[Records contained in a dataset]:
+ + + + + + +
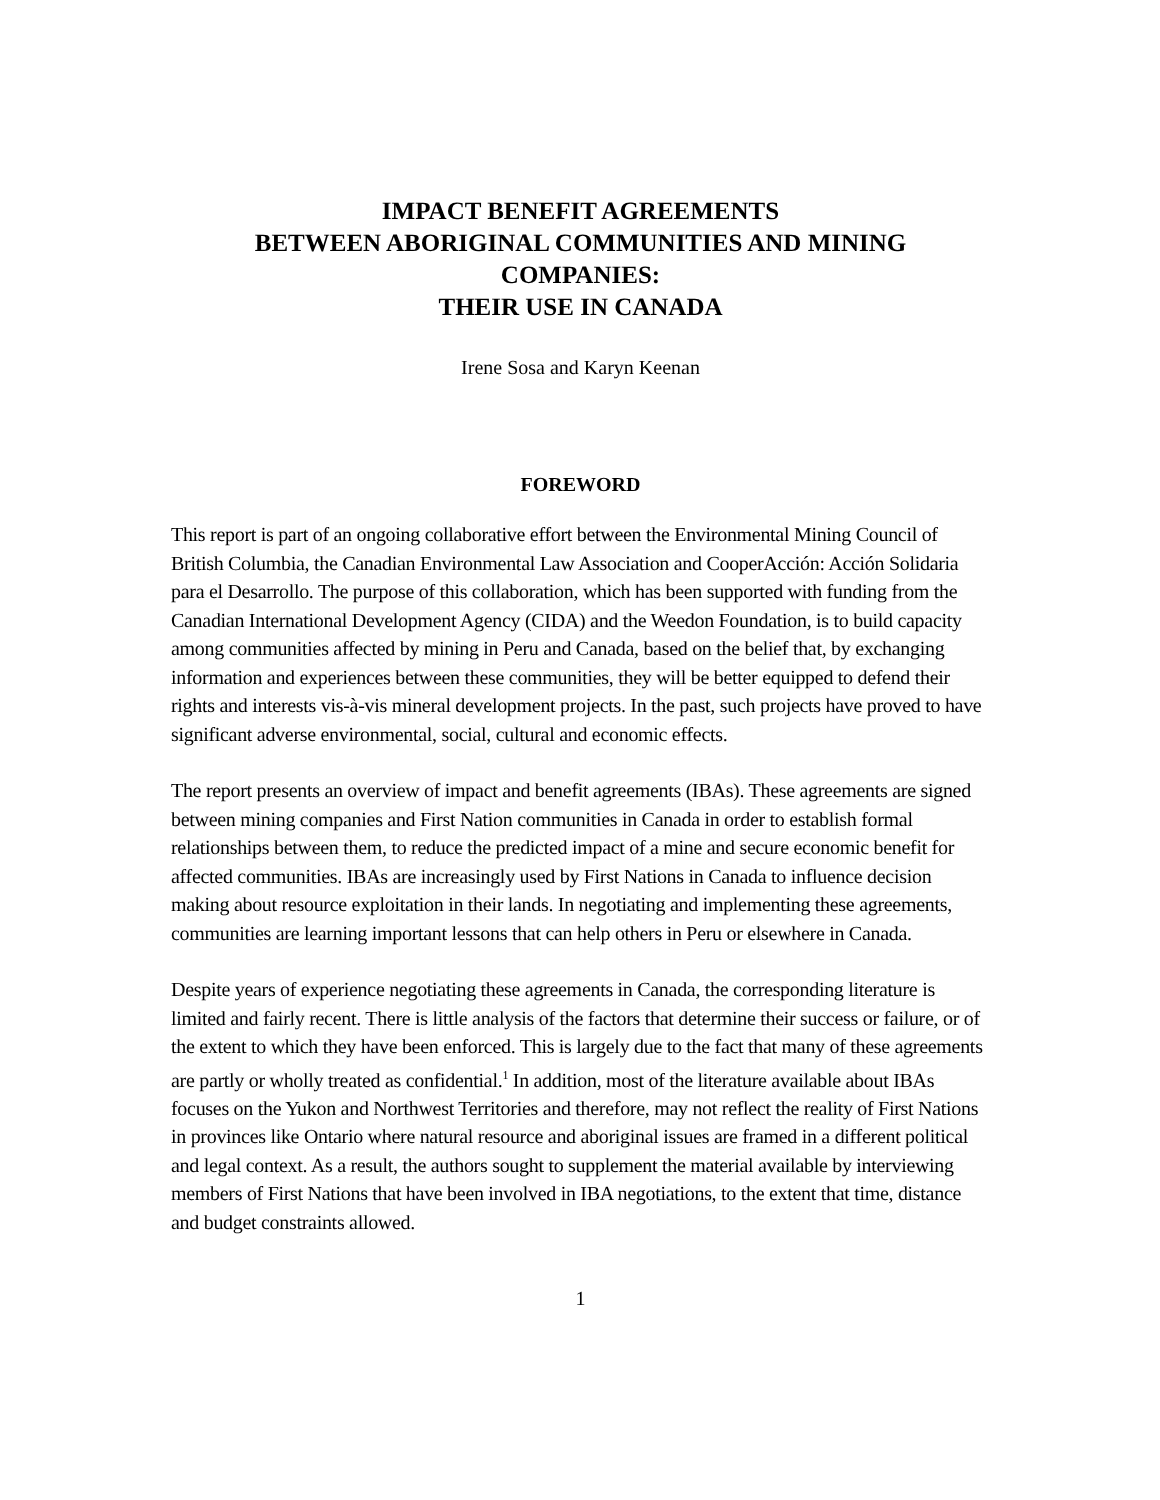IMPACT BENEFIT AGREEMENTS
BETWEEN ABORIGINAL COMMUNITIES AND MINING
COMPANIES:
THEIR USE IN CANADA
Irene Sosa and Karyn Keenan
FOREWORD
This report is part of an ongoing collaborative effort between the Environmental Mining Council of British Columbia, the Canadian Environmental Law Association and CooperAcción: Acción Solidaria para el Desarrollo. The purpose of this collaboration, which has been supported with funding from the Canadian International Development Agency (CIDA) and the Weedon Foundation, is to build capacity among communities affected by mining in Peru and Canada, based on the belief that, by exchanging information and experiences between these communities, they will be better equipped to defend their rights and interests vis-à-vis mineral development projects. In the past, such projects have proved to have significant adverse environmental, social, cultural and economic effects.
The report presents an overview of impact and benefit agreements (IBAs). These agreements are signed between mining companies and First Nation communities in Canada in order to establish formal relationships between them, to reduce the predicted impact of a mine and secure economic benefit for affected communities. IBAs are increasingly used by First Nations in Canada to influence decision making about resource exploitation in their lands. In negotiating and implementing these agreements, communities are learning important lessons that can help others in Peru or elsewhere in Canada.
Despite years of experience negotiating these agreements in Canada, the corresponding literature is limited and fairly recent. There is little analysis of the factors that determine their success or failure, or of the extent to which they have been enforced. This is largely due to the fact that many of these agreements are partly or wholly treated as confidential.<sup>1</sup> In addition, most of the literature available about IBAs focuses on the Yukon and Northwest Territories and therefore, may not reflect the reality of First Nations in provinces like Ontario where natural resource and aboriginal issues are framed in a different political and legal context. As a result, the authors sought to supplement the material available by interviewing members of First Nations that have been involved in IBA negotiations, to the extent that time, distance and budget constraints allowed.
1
+ + + + + + +
[WHAT THE EXERCISE ASKS]: All of the entries above must be reproduced exactly, and no image may be included.

[RESPONSE BOX]:
IMPACT BENEFIT AGREEMENTS
BETWEEN ABORIGINAL COMMUNITIES AND MINING
COMPANIES:
THEIR USE IN CANADA
Irene Sosa and Karyn Keenan
FOREWORD
This report is part of an ongoing collaborative effort between the Environmental Mining Council of British Columbia, the Canadian Environmental Law Association and CooperAcción: Acción Solidaria para el Desarrollo. The purpose of this collaboration, which has been supported with funding from the Canadian International Development Agency (CIDA) and the Weedon Foundation, is to build capacity among communities affected by mining in Peru and Canada, based on the belief that, by exchanging information and experiences between these communities, they will be better equipped to defend their rights and interests vis-à-vis mineral development projects. In the past, such projects have proved to have significant adverse environmental, social, cultural and economic effects.
The report presents an overview of impact and benefit agreements (IBAs). These agreements are signed between mining companies and First Nation communities in Canada in order to establish formal relationships between them, to reduce the predicted impact of a mine and secure economic benefit for affected communities. IBAs are increasingly used by First Nations in Canada to influence decision making about resource exploitation in their lands. In negotiating and implementing these agreements, communities are learning important lessons that can help others in Peru or elsewhere in Canada.
Despite years of experience negotiating these agreements in Canada, the corresponding literature is limited and fairly recent. There is little analysis of the factors that determine their success or failure, or of the extent to which they have been enforced. This is largely due to the fact that many of these agreements are partly or wholly treated as confidential.<sup>1</sup> In addition, most of the literature available about IBAs focuses on the Yukon and Northwest Territories and therefore, may not reflect the reality of First Nations in provinces like Ontario where natural resource and aboriginal issues are framed in a different political and legal context. As a result, the authors sought to supplement the material available by interviewing members of First Nations that have been involved in IBA negotiations, to the extent that time, distance and budget constraints allowed.
1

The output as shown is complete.